Problem to solve :: Copy the records below exactly, starting at the line that contains "Safety & Security" and ending at the line that contains "both genders in different body types."; leave out any pictures.
=== Data excerpts ===
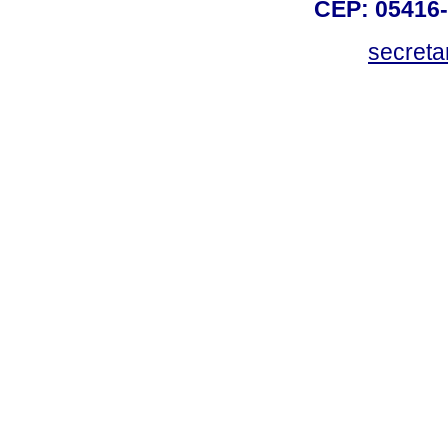
CEP: 05416-
secreta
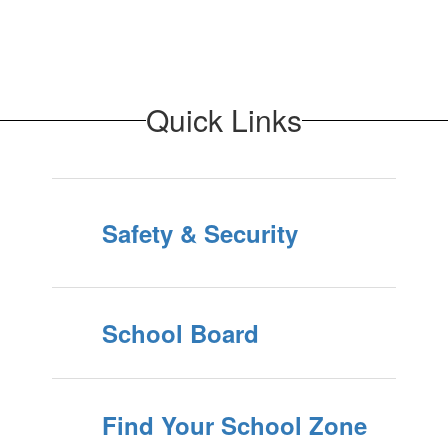
Quick Links
Safety & Security
School Board
Find Your School Zone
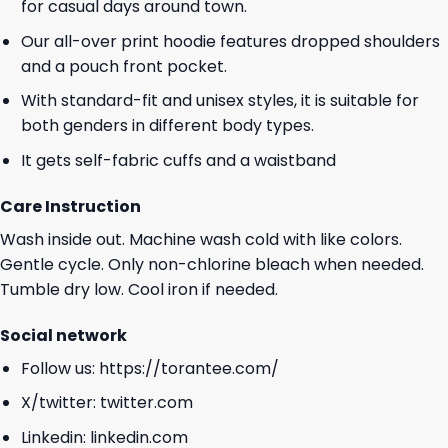
for casual days around town.
Our all-over print hoodie features dropped shoulders
and a pouch front pocket.
With standard-fit and unisex styles, it is suitable for
both genders in different body types.
It gets self-fabric cuffs and a waistband
Care Instruction
Wash inside out. Machine wash cold with like colors.
Gentle cycle. Only non-chlorine bleach when needed.
Tumble dry low. Cool iron if needed.
Social network
Follow us:
https://torantee.com/
X/twitter:
twitter.com
Linkedin:
linkedin.com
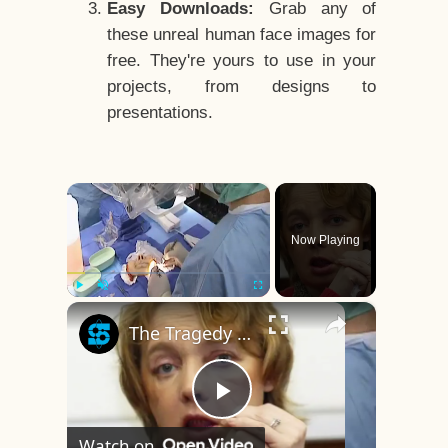
Easy Downloads:
Grab any of
these unreal human face images for
free. They're yours to use in your
projects, from designs to
presentations.
×
Now Playing
×
Play
Unmute
Fullscreen
The Tragedy Of The World's First Face Transplant Recipient
Play
Watch on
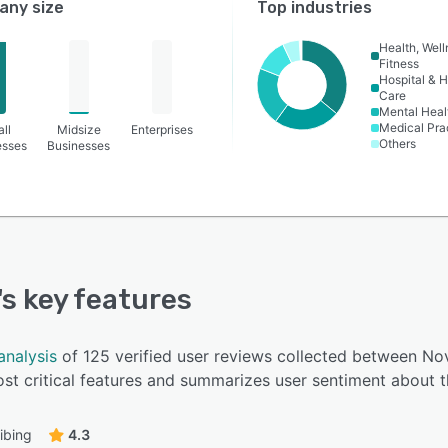
ny size
Top industries
Health, Wel
Fitness
Hospital & H
Care
Mental Heal
Medical Pra
ll
Midsize
Enterprises
Others
esses
Businesses
's key features
analysis
of 125 verified user reviews collected between N
t critical features and summarizes user sentiment about t
ibing
4.3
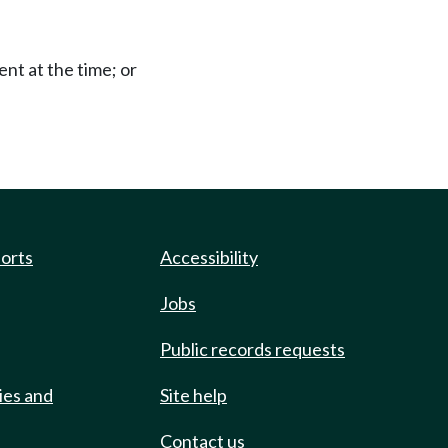
ent at the time; or
ports
Accessibility
Jobs
Public records requests
ies and
Site help
Contact us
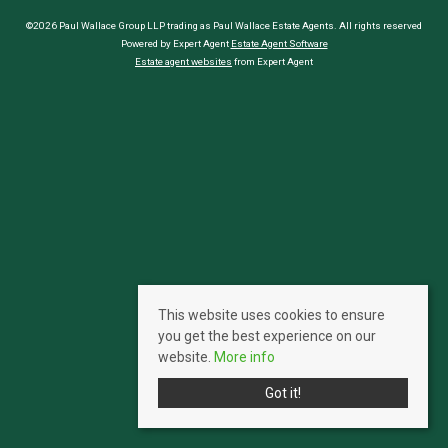
©2026 Paul Wallace Group LLP trading as Paul Wallace Estate Agents. All rights reserved
Powered by Expert Agent
Estate Agent Software
Estate agent websites
from Expert Agent
This website uses cookies to ensure
you get the best experience on our
website.
More info
Got it!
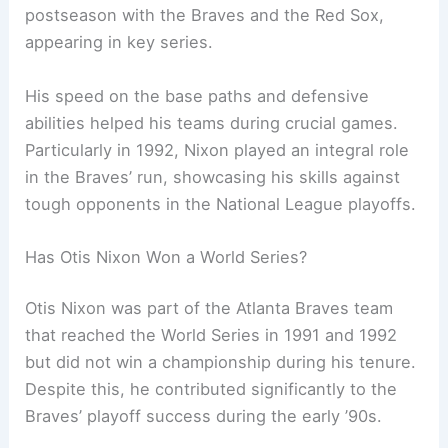
postseason with the Braves and the Red Sox,
appearing in key series.
His speed on the base paths and defensive
abilities helped his teams during crucial games.
Particularly in 1992, Nixon played an integral role
in the Braves’ run, showcasing his skills against
tough opponents in the National League playoffs.
Has Otis Nixon Won a World Series?
Otis Nixon was part of the Atlanta Braves team
that reached the World Series in 1991 and 1992
but did not win a championship during his tenure.
Despite this, he contributed significantly to the
Braves’ playoff success during the early ’90s.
===
Answer to the problem ::
Safety & Security
School Board
Find Your School Zone
for casual days around town.
Our all-over print hoodie features dropped shoulders
and a pouch front pocket.
With standard-fit and unisex styles, it is suitable for
both genders in different body types.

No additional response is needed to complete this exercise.